WHAT IS BEING ASKED
Check every line of the records below for the string "wire" and copy the ones that have it.

DATA SECTION

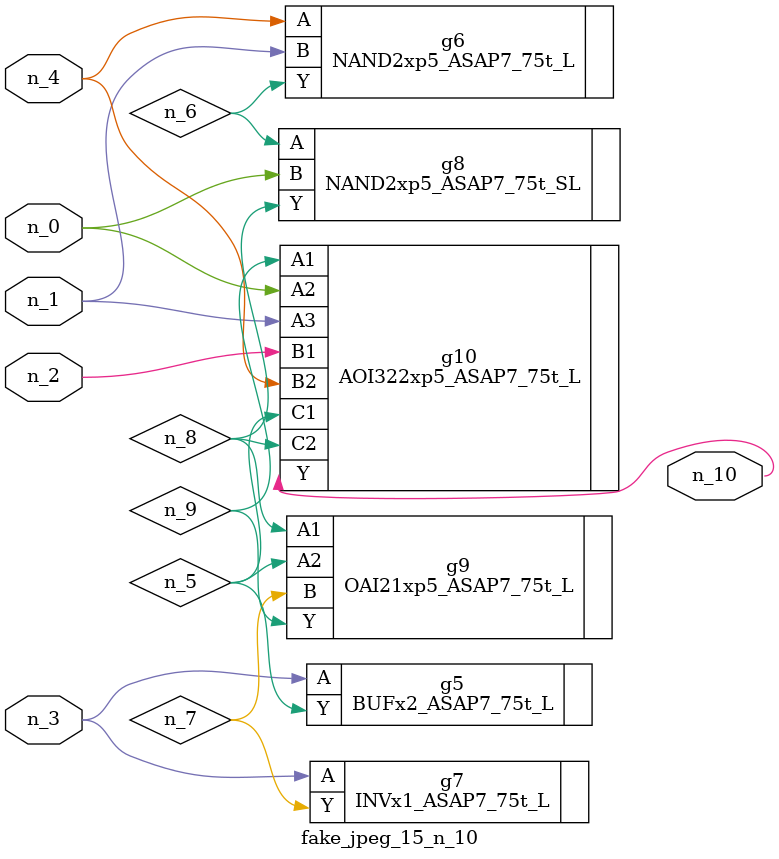
<source format=v>
module fake_jpeg_15_n_10 (n_3, n_2, n_1, n_0, n_4, n_10);

input n_3;
input n_2;
input n_1;
input n_0;
input n_4;

output n_10;

wire n_8;
wire n_9;
wire n_6;
wire n_5;
wire n_7;

BUFx2_ASAP7_75t_L g5 ( 
.A(n_3),
.Y(n_5)
);

NAND2xp5_ASAP7_75t_L g6 ( 
.A(n_4),
.B(n_1),
.Y(n_6)
);

INVx1_ASAP7_75t_L g7 ( 
.A(n_3),
.Y(n_7)
);

NAND2xp5_ASAP7_75t_SL g8 ( 
.A(n_6),
.B(n_0),
.Y(n_8)
);

OAI21xp5_ASAP7_75t_L g9 ( 
.A1(n_8),
.A2(n_5),
.B(n_7),
.Y(n_9)
);

AOI322xp5_ASAP7_75t_L g10 ( 
.A1(n_9),
.A2(n_0),
.A3(n_1),
.B1(n_2),
.B2(n_4),
.C1(n_5),
.C2(n_8),
.Y(n_10)
);


endmodule
</source>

EXERCISE SOLUTION
wire n_8;
wire n_9;
wire n_6;
wire n_5;
wire n_7;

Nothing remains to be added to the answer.